Des coupables sont vite arrêtés. Un peu trop vite sans doute. Un premier procès s’achève sur quatre condamnations à mort, deux à perpétuité, une à un an de prison et un acquittement. Il ne calme pas les esprits. Un vice de forme est reconnu et l’affaire est rejugée en 1818 à Albi. Un surprenant témoin raconte alors avoir tout vu sans avoir été pour autant présent lors du meurtre. Trois condamnations à mort sont confirmées et trois têtes roulent dans la sciure.
Mais quel est le mobile ? Les hypothèses les plus farfelues affluent dans une nouvelle presse nationale avide de sensationnel. Des reporters sont dépêchés à Rodez et la France de la Restauration se passionne pour ce fiasco policier et judiciaire dont l’ampleur fut aussi grande que celle des affaires Dominici ou Grégory, et cela jusqu’en Amérique. On publie des portraits, on interroge des proches, on colporte des bruits. La capitale de l’Aveyron eut du mal à se relever d’une image de ville sordide où l’on prétendait qu’un orgue de Barbarie avait couvert les cris du procureur qu’on égorgeait et qu’un cochon avait bu son sang.
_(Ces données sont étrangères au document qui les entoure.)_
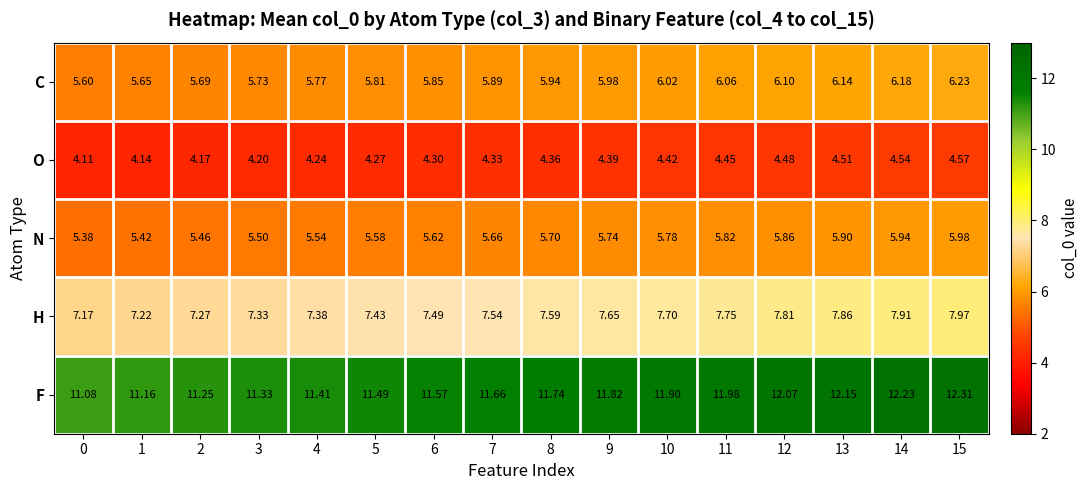

Which series has the largest range (max minus min)?

F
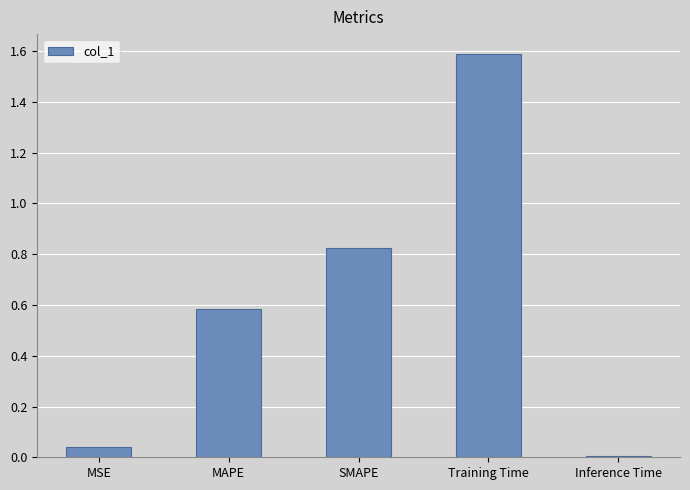

What is the label of the 4th bar from the left?

Training Time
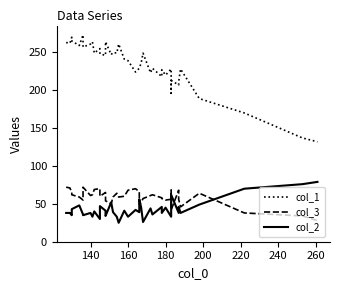

How many data points in col_3 are above 60?

19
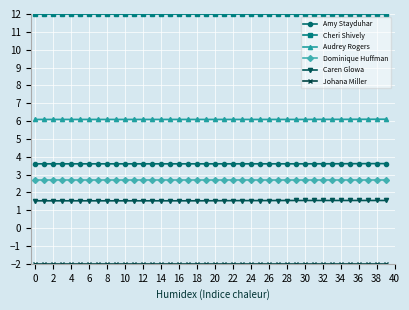

True or false: Dominique Huffman and Cheri Shively intersect in this chart.

False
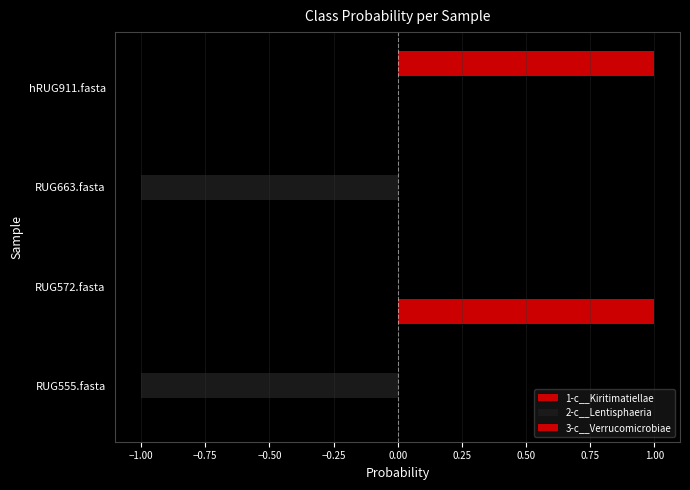

How many series are shown in this chart?

3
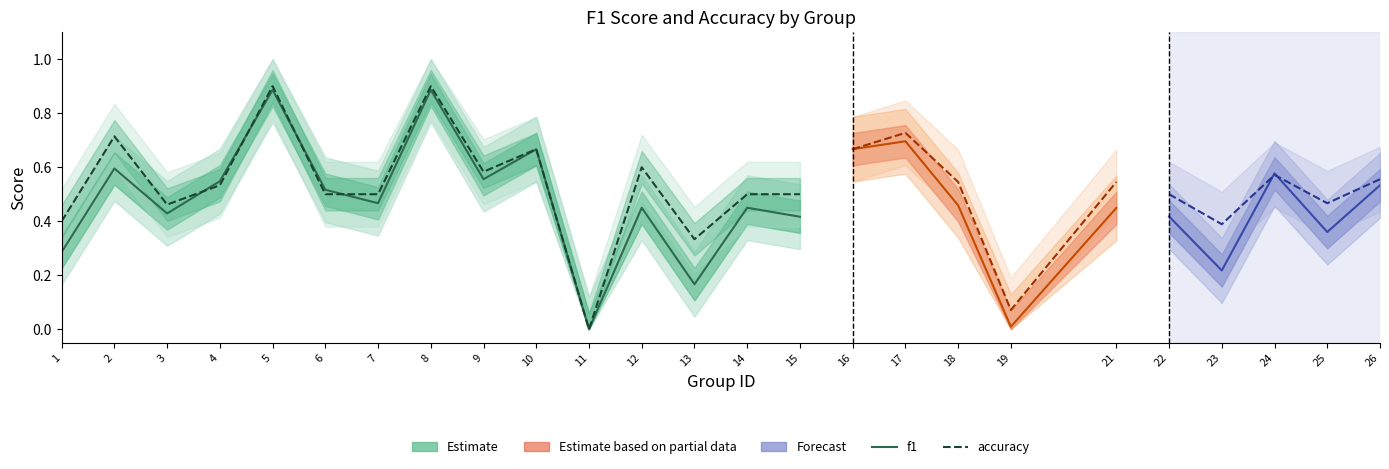

At which category is the sum across all series the highest?

5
Complément de l’exposition qui se tient au musée Fenaille, à Rodez, du 18 mai au 31 décembre, cet ouvrage illustré propose de nombreux documents, dont une maquette de la maison Bancal qui en dit long sur la fascination exercée par ce meurtre sur les contemporains. Les historiens évoquent également la postérité de l’affaire dans la culture populaire chez Balzac, Hugo, Flaubert ou Gaston Leroux. Géricault avait même envisagé d’en tirer un tableau pour le Salon. Il réalisa plusieurs dessins préparatoires dont un lavis où l’on voit les assassins porter le corps de Fualdès. Une chanson, La complainte de Fualdès, connut un succès foudroyant avec ses couplets grand-guignolesques. Si l’affaire est aujourd’hui oubliée, son mécanisme à transformer un fait divers en légende fonctionne toujours. L. L.